Javier Hernandez wants Mexico to make its dramatic late comeback against Portugal count when it faces New Zealand in the Confederations Cup in Sochi on Thursday (AEST).

New Roma recruit Hector Moreno pounced in stoppage time to snatch a 2-2 draw in Kazan, where Cedric Soares appeared to have sealed the points for the European champion.

It was the second time Juan Carlos Osorio's men came from behind in an undulating match, with Hernandez heading home in the 42nd minute after Ricardo Quaresma opened the scoring.

The Gold Cup holder is heavy favourite heading into its next Group A assignment at Fisht Stadium, with New Zealand nursing a 2-0 defeat to Russia on Saturday – a match that saw the All Whites tick past 500 minutes without a goal at the Confederations Cup

"Coming from behind leaves you with a different feeling," Hernandez said. "We want to look at it with tranquillity as we don't know if this point will be good or not until we play the remaining two group stage matches and we know if we qualify for the semi-finals.

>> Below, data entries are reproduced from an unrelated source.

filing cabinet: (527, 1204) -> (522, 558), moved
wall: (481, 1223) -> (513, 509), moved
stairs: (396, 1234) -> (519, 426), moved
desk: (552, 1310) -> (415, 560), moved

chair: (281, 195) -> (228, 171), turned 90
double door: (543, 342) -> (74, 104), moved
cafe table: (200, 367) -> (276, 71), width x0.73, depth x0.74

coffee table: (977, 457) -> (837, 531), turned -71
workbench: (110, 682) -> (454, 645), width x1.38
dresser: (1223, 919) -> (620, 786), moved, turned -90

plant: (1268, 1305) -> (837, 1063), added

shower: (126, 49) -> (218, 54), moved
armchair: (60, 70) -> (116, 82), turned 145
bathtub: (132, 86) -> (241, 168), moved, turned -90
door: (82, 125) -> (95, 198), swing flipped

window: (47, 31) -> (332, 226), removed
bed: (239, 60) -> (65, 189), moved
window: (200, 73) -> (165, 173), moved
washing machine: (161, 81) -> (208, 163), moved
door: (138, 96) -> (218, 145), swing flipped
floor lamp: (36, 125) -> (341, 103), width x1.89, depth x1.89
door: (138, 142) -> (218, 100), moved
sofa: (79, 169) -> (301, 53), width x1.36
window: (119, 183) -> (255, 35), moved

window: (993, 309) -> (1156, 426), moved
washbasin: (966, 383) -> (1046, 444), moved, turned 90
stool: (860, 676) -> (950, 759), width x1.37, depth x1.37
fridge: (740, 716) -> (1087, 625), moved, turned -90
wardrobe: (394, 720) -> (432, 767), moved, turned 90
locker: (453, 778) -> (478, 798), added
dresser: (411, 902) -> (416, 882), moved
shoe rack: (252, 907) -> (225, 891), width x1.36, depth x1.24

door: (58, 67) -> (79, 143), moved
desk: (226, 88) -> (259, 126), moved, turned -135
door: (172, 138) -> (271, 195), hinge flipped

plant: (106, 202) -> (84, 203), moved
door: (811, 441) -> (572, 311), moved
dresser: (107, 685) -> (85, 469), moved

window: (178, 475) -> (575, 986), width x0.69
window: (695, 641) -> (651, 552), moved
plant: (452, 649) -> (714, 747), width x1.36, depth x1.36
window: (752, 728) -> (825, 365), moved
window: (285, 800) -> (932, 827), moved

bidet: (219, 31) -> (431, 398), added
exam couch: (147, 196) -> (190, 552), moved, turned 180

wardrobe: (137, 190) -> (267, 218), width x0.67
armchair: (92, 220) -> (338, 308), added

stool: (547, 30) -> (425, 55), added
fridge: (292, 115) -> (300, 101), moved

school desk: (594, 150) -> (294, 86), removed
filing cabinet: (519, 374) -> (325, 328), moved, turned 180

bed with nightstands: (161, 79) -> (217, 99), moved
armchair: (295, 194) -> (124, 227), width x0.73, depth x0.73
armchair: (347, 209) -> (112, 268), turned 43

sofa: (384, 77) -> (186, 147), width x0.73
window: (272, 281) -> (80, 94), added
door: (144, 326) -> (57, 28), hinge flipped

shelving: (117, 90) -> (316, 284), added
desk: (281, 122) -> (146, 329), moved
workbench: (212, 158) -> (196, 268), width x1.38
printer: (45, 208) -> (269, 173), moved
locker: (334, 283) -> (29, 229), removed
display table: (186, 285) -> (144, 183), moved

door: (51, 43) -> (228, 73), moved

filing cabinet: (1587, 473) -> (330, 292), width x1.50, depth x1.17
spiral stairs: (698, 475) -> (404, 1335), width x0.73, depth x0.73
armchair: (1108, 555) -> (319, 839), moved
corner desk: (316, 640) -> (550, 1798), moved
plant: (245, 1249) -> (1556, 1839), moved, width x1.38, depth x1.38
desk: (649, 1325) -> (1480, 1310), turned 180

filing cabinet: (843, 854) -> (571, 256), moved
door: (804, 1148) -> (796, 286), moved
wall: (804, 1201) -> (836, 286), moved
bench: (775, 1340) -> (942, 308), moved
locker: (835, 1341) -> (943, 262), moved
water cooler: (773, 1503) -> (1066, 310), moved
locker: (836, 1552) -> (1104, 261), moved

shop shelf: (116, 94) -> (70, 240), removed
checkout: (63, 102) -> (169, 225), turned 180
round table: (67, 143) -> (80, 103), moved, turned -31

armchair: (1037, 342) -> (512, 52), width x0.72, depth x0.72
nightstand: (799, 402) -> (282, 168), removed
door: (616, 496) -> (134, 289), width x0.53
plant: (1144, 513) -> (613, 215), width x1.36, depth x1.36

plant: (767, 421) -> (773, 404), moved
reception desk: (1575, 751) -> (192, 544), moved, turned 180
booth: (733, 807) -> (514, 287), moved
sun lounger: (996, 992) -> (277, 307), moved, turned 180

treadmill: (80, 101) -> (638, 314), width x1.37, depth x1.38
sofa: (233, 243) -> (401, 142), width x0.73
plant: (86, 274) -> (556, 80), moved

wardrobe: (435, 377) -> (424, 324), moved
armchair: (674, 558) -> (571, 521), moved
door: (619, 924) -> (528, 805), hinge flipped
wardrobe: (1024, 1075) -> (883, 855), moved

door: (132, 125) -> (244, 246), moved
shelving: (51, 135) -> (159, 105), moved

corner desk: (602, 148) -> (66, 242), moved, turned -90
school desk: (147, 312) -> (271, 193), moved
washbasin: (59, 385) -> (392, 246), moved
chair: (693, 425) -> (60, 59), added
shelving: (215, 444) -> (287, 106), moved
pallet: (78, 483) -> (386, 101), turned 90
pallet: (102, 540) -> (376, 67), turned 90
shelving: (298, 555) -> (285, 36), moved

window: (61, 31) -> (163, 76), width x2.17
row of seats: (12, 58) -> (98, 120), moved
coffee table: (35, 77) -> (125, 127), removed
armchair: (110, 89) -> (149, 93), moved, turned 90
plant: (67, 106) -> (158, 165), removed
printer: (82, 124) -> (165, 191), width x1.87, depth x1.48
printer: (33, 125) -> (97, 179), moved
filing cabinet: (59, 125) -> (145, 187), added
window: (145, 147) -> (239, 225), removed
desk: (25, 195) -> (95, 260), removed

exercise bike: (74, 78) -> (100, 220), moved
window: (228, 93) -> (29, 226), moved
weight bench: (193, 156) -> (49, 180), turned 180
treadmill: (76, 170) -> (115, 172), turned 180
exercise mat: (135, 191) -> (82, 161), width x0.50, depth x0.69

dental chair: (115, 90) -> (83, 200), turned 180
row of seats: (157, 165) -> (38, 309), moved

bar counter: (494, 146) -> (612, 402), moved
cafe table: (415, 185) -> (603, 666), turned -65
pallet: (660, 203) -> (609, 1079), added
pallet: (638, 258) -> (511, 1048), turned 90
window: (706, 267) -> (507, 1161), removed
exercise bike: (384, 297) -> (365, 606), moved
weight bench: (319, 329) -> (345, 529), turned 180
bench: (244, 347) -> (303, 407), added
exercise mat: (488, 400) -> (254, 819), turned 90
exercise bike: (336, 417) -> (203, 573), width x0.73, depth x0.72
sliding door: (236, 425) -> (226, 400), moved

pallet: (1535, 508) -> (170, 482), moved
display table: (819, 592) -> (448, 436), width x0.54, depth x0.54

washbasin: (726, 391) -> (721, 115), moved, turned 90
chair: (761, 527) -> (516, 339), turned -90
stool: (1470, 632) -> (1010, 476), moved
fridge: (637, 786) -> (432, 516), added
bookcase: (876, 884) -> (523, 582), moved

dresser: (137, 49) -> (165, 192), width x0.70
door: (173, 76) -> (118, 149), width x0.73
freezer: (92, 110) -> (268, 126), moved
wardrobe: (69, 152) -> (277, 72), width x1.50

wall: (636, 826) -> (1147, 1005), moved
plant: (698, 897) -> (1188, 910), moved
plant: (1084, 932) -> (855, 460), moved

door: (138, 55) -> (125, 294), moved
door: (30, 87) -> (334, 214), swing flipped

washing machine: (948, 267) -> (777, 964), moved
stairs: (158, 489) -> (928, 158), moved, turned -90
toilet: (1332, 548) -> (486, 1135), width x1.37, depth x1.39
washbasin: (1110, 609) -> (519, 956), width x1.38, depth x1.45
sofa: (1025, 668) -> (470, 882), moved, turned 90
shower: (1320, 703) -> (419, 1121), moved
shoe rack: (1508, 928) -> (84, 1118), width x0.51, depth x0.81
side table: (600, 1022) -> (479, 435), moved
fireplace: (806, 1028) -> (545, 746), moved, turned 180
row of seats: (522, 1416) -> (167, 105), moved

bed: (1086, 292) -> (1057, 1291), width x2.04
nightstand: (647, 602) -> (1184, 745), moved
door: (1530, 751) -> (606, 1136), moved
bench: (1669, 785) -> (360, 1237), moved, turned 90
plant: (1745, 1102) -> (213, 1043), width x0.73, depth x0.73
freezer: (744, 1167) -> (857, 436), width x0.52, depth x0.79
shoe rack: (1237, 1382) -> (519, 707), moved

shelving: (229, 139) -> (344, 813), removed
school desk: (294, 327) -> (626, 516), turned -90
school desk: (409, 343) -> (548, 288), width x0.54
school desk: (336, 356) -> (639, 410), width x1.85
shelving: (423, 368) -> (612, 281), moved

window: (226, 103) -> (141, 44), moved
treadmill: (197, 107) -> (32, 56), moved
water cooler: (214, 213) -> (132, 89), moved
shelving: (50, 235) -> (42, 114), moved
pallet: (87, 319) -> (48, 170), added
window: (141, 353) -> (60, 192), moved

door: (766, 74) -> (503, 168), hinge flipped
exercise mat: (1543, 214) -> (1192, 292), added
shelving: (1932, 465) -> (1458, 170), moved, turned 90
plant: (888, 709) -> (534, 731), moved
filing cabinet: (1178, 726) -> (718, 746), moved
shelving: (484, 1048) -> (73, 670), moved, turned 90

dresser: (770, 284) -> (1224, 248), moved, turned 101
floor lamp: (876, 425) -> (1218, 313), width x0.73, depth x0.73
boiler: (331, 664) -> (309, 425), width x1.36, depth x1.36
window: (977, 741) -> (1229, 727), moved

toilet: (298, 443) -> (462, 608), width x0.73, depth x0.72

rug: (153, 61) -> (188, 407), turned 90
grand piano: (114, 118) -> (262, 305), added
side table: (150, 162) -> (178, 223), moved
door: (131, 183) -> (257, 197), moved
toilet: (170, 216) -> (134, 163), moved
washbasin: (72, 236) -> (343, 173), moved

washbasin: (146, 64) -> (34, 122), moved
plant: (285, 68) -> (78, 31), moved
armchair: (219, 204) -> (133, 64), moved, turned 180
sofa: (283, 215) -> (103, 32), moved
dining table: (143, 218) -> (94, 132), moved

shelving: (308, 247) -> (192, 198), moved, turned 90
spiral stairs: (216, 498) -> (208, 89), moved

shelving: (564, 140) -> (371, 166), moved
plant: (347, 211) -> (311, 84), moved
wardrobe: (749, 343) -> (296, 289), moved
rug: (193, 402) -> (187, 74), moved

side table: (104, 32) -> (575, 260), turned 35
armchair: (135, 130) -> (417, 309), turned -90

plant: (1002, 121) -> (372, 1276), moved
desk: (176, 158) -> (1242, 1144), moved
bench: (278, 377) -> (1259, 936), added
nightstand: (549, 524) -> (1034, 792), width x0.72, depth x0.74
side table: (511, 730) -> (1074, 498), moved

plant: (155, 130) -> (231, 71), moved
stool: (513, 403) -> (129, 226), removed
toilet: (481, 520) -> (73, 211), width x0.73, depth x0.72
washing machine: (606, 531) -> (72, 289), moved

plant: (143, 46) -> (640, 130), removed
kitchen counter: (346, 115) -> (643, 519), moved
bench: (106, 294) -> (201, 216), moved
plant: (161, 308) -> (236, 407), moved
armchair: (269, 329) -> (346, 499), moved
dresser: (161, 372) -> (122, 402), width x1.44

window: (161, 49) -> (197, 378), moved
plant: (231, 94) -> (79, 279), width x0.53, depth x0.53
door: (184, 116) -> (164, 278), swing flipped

"If we don't then this point will mean nothing because all we want is qualifying for the next stage and to end up winning the tournament."

Upsetting the host on the opening night was widely viewed as the best chance for tournament outsider New Zealand to get some points on the board with a famous scalp, its overall ambitions lying somewhat more modestly.

However, goalkeeper Stefan Marinovic has sought to rally his team-mates and insists any negativity in the camp will not be tolerated.

"Of course belief is still there," said the 25 year-old, who plays for third-tier German side Unterhaching. "No one in this team is negative and never has been.

"That is one thing that if you want to be in the All Whites, you need to have that belief.

"You need to always be positive. You want to be here. If you have got a negative attitude then you don't deserve to be here."

New Zealand boss Andrew Hudson could seek to rebalance his team after the inclusion of attack-minded duo Kosta Barbarouses and Marco Rojas left it lacking midfield numbers against Russia's early onslaught.

Opposite number Osorio has a long-established commitment to rotating his line-up, often to the chagrin of Mexican fans and pundits, and the combination of a swift turnaround in playing time, alongside the relative weakness of the opposition, means he should be expected to ring the changes once more.